## [Request]
Return each line of the entries below that contains the string "ground".

## [The records]

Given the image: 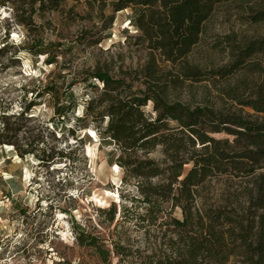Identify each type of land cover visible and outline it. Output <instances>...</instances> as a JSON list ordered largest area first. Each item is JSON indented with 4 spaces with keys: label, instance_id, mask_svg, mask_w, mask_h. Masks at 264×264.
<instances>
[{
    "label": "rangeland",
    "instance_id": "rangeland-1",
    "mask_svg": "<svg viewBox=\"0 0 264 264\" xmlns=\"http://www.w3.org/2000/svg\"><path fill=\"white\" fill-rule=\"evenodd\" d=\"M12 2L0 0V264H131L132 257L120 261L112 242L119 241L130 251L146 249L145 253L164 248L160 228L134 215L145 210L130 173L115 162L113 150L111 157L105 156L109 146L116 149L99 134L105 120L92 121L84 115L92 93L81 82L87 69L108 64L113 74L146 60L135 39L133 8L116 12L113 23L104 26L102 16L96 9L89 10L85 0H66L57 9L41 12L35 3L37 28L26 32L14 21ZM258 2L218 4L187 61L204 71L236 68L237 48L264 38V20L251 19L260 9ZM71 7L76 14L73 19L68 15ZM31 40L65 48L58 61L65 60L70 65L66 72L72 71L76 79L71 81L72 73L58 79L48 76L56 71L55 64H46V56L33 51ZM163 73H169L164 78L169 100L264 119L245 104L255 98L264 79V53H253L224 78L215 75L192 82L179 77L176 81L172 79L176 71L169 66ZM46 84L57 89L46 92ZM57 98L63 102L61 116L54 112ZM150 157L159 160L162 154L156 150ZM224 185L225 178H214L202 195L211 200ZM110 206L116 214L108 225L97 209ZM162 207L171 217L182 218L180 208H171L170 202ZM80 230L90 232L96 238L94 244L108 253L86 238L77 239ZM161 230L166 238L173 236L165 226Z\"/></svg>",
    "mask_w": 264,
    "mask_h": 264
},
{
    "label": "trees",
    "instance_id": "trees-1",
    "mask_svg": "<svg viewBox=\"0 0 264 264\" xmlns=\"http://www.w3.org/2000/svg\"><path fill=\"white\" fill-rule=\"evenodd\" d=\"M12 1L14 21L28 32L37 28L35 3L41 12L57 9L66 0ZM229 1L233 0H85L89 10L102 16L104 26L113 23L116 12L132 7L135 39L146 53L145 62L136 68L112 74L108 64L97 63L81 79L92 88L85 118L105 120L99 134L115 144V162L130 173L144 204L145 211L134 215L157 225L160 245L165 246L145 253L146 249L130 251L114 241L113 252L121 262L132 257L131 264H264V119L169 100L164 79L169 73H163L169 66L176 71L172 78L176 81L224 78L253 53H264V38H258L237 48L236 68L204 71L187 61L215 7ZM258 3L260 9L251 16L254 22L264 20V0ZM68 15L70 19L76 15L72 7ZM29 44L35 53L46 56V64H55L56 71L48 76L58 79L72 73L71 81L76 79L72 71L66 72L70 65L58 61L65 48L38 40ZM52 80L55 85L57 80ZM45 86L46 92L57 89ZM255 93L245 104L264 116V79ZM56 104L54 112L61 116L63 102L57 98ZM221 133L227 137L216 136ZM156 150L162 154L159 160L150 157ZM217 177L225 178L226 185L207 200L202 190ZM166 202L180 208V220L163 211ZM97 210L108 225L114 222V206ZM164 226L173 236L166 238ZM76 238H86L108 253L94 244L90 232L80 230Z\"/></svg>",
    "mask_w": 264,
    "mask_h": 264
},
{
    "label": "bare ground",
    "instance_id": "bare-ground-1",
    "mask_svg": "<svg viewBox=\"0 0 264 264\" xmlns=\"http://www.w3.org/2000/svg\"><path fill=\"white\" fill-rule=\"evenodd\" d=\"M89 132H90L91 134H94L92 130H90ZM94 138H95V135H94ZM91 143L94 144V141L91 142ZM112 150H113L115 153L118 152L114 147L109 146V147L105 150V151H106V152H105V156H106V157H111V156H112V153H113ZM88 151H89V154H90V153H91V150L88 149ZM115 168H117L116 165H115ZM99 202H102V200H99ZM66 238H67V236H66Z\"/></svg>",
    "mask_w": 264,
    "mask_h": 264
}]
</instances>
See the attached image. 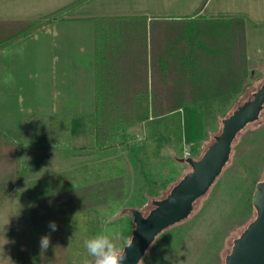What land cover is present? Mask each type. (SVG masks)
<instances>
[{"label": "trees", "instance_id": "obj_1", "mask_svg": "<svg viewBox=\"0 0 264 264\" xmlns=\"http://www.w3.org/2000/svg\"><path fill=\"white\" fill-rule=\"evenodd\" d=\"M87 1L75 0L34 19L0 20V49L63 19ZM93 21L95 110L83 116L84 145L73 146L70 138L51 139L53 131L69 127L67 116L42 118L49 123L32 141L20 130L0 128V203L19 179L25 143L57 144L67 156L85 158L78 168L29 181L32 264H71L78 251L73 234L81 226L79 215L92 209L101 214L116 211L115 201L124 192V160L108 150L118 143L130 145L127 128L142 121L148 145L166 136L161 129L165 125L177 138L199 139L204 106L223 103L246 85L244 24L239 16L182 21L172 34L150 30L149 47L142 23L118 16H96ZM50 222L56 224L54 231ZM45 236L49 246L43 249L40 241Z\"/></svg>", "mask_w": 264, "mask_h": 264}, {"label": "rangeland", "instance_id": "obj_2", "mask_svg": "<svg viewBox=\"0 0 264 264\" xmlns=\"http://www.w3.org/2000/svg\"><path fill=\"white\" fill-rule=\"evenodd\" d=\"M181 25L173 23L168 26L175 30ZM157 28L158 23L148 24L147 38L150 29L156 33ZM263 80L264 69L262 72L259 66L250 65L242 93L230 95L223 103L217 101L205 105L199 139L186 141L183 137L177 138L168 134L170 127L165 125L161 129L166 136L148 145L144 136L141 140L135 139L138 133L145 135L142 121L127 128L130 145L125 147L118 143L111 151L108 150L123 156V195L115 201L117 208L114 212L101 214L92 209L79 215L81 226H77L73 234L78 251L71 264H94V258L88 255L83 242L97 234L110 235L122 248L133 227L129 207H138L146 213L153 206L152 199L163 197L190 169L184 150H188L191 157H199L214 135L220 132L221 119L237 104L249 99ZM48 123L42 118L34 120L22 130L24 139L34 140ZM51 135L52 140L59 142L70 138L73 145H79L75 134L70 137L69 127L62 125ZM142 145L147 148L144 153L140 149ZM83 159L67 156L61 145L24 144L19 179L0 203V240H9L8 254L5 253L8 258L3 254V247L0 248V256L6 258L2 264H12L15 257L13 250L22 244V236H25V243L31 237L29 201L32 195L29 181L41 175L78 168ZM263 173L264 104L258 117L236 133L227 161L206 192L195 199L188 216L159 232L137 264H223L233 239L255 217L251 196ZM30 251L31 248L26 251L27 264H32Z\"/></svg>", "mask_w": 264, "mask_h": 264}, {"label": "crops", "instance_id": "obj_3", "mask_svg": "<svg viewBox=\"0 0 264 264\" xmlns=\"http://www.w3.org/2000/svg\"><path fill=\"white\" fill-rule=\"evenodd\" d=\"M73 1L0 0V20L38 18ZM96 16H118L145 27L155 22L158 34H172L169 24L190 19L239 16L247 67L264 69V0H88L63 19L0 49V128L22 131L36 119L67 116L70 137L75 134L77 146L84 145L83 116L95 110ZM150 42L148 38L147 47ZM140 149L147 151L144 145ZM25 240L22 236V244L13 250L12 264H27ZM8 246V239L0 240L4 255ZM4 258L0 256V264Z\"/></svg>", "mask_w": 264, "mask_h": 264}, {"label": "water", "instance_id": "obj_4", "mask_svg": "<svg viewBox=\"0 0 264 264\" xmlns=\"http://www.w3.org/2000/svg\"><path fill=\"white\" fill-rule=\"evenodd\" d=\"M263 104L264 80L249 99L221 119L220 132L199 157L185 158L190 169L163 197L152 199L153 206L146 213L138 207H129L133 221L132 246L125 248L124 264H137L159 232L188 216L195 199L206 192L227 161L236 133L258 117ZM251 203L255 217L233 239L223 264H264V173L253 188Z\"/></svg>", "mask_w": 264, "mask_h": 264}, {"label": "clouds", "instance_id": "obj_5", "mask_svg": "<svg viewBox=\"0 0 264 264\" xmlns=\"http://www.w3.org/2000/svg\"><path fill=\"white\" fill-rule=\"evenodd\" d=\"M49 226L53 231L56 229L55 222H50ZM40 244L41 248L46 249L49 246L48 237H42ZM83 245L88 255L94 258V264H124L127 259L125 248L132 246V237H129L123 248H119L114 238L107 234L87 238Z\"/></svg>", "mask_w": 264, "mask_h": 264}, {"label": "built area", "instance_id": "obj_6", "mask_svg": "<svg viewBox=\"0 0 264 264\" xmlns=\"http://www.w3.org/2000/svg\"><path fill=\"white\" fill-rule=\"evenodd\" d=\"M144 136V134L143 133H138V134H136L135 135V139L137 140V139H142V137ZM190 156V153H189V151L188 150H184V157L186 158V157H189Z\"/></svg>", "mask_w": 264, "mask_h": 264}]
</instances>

## [The answer]
    "label": "bare ground",
    "instance_id": "bare-ground-1",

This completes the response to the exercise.